Infine “Club Medici” promuove “Cultura è Salute”, il primo network nazionale per le arti ed il benessere dell’individuo. Più di 100 Associazioni, che lavorano appunto con le arti per il benessere e la salute, hanno già aderito. Cosa pensa di un progetto come questo? Crede nella forza della rete sul territorio?

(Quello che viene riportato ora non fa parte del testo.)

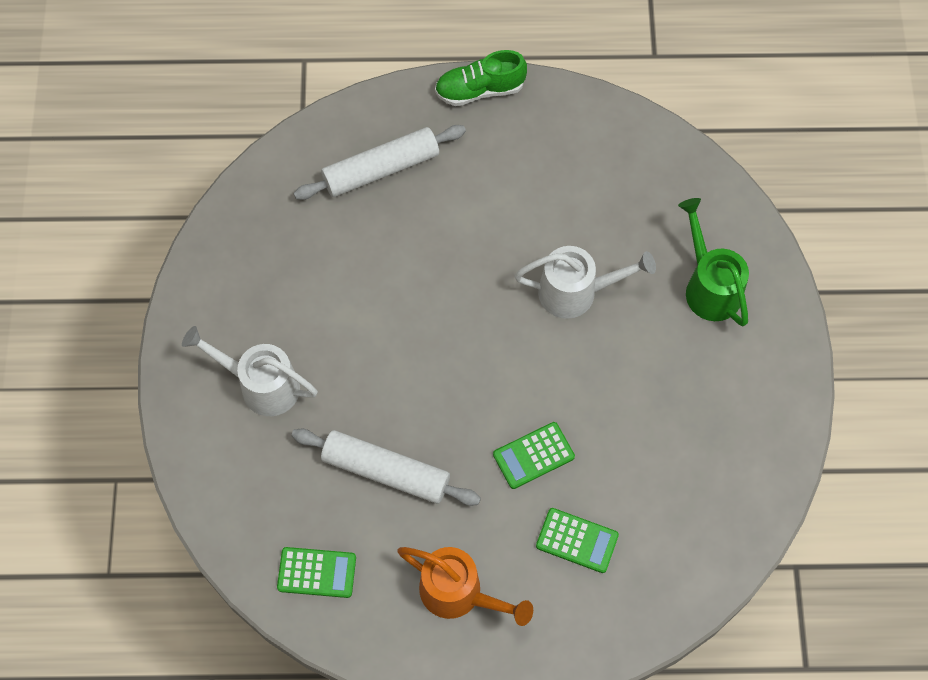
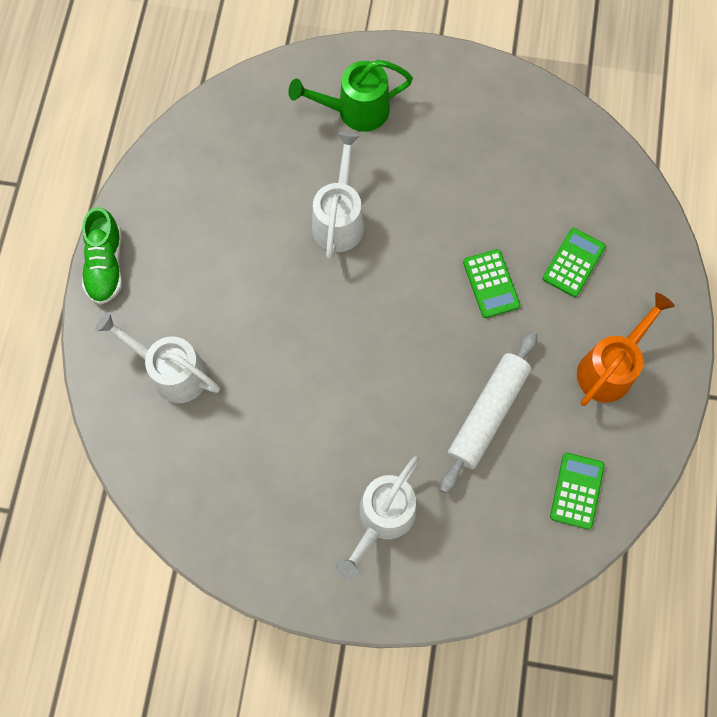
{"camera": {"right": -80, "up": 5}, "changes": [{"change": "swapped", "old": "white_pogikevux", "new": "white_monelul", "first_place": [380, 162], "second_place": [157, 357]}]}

Ritengo che l’associazionismo, il volontariato e le organizzazioni professionali che forniscono supporto psicosociale attraverso la cantoterapia, la musicoterapia, l’arteterapia e la pet-therapy, oltre a migliorare attivamente la salute ed il benessere delle persone, e a supplire alle eventuali inadeguatezze del sistema sanitario nazionale, svolgano (in molti casi) un ruolo centrale nella formazione scientifica degli operatori, e nello sviluppo di pratiche e modelli terapeutici rigorosi quanto “umanitari”, con una prospettiva rivolta non solo al miglioramento della salute “fisica” del paziente, ma anche del suo benessere globale, includente la sfera psicologica, emotiva e relazionale. È importante a questo proposito distinguere e valorizzare gli operatori che utilizzano un approccio rigoroso, per scoraggiare la proliferazione di teorie e pratiche pseudo-scientifiche (ad es., esoterismo), che si basano su assiomi e teorie mai dimostrate, a scopo di lucro, allontanando così maggiormente i professionisti in ambito sanitario che sono scettici sull’utilizzo delle arti nel processo terapeutico.